*Materials provided*
------------------------------------------------

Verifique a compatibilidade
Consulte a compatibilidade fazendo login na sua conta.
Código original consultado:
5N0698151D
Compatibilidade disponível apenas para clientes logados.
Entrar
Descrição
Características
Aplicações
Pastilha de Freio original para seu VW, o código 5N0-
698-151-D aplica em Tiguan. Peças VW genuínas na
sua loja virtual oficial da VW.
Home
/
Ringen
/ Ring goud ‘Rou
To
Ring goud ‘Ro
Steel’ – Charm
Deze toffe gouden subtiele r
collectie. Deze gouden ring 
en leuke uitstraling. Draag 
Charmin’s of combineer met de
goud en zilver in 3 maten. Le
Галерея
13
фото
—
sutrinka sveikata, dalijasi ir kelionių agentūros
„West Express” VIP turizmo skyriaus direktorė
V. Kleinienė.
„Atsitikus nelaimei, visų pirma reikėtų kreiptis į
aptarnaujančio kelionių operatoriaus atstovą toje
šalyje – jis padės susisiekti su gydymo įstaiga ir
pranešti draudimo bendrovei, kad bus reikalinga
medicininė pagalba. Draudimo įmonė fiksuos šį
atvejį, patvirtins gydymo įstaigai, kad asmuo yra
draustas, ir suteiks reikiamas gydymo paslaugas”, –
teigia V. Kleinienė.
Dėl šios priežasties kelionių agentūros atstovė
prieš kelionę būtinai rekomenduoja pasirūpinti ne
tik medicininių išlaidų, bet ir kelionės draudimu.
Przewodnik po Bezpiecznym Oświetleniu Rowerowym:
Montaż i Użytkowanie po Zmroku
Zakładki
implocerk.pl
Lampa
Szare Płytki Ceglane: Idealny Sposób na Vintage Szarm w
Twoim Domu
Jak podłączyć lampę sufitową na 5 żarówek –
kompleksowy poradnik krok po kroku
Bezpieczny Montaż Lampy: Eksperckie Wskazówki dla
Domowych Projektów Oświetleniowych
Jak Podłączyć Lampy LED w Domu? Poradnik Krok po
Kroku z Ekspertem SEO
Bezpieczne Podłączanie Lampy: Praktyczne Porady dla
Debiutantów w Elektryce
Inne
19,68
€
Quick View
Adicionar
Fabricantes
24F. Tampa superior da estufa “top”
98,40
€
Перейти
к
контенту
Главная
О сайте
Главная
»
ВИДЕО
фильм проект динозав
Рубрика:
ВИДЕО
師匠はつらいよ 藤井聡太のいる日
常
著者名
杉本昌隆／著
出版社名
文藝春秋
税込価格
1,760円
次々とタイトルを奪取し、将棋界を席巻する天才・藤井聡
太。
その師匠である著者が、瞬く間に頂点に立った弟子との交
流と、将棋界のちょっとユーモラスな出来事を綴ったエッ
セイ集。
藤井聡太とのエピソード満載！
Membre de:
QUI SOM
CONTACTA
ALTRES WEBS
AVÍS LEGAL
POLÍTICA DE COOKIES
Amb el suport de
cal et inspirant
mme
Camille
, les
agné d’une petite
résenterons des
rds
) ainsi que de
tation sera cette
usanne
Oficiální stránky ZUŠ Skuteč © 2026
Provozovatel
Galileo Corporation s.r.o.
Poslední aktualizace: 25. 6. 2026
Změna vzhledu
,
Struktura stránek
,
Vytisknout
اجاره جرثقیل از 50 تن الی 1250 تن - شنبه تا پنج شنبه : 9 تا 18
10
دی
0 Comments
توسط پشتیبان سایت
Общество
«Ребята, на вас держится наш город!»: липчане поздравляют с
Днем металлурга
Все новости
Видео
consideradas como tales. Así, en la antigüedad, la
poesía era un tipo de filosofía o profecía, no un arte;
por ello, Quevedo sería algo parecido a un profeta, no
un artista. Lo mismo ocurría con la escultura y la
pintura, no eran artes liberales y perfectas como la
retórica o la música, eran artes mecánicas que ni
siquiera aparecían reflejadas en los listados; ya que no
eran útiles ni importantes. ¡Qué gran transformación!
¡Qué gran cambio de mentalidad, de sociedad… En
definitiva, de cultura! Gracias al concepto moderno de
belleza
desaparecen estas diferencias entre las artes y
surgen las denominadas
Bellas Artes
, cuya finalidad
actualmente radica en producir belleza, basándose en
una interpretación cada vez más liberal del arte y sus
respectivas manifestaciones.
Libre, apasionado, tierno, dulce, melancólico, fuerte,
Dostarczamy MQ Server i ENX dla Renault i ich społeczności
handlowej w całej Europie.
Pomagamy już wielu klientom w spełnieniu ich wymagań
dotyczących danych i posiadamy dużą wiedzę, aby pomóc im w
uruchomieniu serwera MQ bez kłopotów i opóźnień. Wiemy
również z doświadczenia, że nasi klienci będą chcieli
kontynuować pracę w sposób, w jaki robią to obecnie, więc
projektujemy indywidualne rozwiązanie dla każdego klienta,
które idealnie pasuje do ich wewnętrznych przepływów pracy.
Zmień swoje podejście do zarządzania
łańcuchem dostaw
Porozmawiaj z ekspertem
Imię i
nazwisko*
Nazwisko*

------------------------------------------------

*Written task*
Please write out these entries again, changing "Tiguan" to "Passat" and leaving everything else the same.

*Response box*
Verifique a compatibilidade
Consulte a compatibilidade fazendo login na sua conta.
Código original consultado:
5N0698151D
Compatibilidade disponível apenas para clientes logados.
Entrar
Descrição
Características
Aplicações
Pastilha de Freio original para seu VW, o código 5N0-
698-151-D aplica em Passat. Peças VW genuínas na
sua loja virtual oficial da VW.
Home
/
Ringen
/ Ring goud ‘Rou
To
Ring goud ‘Ro
Steel’ – Charm
Deze toffe gouden subtiele r
collectie. Deze gouden ring 
en leuke uitstraling. Draag 
Charmin’s of combineer met de
goud en zilver in 3 maten. Le
Галерея
13
фото
—
sutrinka sveikata, dalijasi ir kelionių agentūros
„West Express” VIP turizmo skyriaus direktorė
V. Kleinienė.
„Atsitikus nelaimei, visų pirma reikėtų kreiptis į
aptarnaujančio kelionių operatoriaus atstovą toje
šalyje – jis padės susisiekti su gydymo įstaiga ir
pranešti draudimo bendrovei, kad bus reikalinga
medicininė pagalba. Draudimo įmonė fiksuos šį
atvejį, patvirtins gydymo įstaigai, kad asmuo yra
draustas, ir suteiks reikiamas gydymo paslaugas”, –
teigia V. Kleinienė.
Dėl šios priežasties kelionių agentūros atstovė
prieš kelionę būtinai rekomenduoja pasirūpinti ne
tik medicininių išlaidų, bet ir kelionės draudimu.
Przewodnik po Bezpiecznym Oświetleniu Rowerowym:
Montaż i Użytkowanie po Zmroku
Zakładki
implocerk.pl
Lampa
Szare Płytki Ceglane: Idealny Sposób na Vintage Szarm w
Twoim Domu
Jak podłączyć lampę sufitową na 5 żarówek –
kompleksowy poradnik krok po kroku
Bezpieczny Montaż Lampy: Eksperckie Wskazówki dla
Domowych Projektów Oświetleniowych
Jak Podłączyć Lampy LED w Domu? Poradnik Krok po
Kroku z Ekspertem SEO
Bezpieczne Podłączanie Lampy: Praktyczne Porady dla
Debiutantów w Elektryce
Inne
19,68
€
Quick View
Adicionar
Fabricantes
24F. Tampa superior da estufa “top”
98,40
€
Перейти
к
контенту
Главная
О сайте
Главная
»
ВИДЕО
фильм проект динозав
Рубрика:
ВИДЕО
師匠はつらいよ 藤井聡太のいる日
常
著者名
杉本昌隆／著
出版社名
文藝春秋
税込価格
1,760円
次々とタイトルを奪取し、将棋界を席巻する天才・藤井聡
太。
その師匠である著者が、瞬く間に頂点に立った弟子との交
流と、将棋界のちょっとユーモラスな出来事を綴ったエッ
セイ集。
藤井聡太とのエピソード満載！
Membre de:
QUI SOM
CONTACTA
ALTRES WEBS
AVÍS LEGAL
POLÍTICA DE COOKIES
Amb el suport de
cal et inspirant
mme
Camille
, les
agné d’une petite
résenterons des
rds
) ainsi que de
tation sera cette
usanne
Oficiální stránky ZUŠ Skuteč © 2026
Provozovatel
Galileo Corporation s.r.o.
Poslední aktualizace: 25. 6. 2026
Změna vzhledu
,
Struktura stránek
,
Vytisknout
اجاره جرثقیل از 50 تن الی 1250 تن - شنبه تا پنج شنبه : 9 تا 18
10
دی
0 Comments
توسط پشتیبان سایت
Общество
«Ребята, на вас держится наш город!»: липчане поздравляют с
Днем металлурга
Все новости
Видео
consideradas como tales. Así, en la antigüedad, la
poesía era un tipo de filosofía o profecía, no un arte;
por ello, Quevedo sería algo parecido a un profeta, no
un artista. Lo mismo ocurría con la escultura y la
pintura, no eran artes liberales y perfectas como la
retórica o la música, eran artes mecánicas que ni
siquiera aparecían reflejadas en los listados; ya que no
eran útiles ni importantes. ¡Qué gran transformación!
¡Qué gran cambio de mentalidad, de sociedad… En
definitiva, de cultura! Gracias al concepto moderno de
belleza
desaparecen estas diferencias entre las artes y
surgen las denominadas
Bellas Artes
, cuya finalidad
actualmente radica en producir belleza, basándose en
una interpretación cada vez más liberal del arte y sus
respectivas manifestaciones.
Libre, apasionado, tierno, dulce, melancólico, fuerte,
Dostarczamy MQ Server i ENX dla Renault i ich społeczności
handlowej w całej Europie.
Pomagamy już wielu klientom w spełnieniu ich wymagań
dotyczących danych i posiadamy dużą wiedzę, aby pomóc im w
uruchomieniu serwera MQ bez kłopotów i opóźnień. Wiemy
również z doświadczenia, że nasi klienci będą chcieli
kontynuować pracę w sposób, w jaki robią to obecnie, więc
projektujemy indywidualne rozwiązanie dla każdego klienta,
które idealnie pasuje do ich wewnętrznych przepływów pracy.
Zmień swoje podejście do zarządzania
łańcuchem dostaw
Porozmawiaj z ekspertem
Imię i
nazwisko*
Nazwisko*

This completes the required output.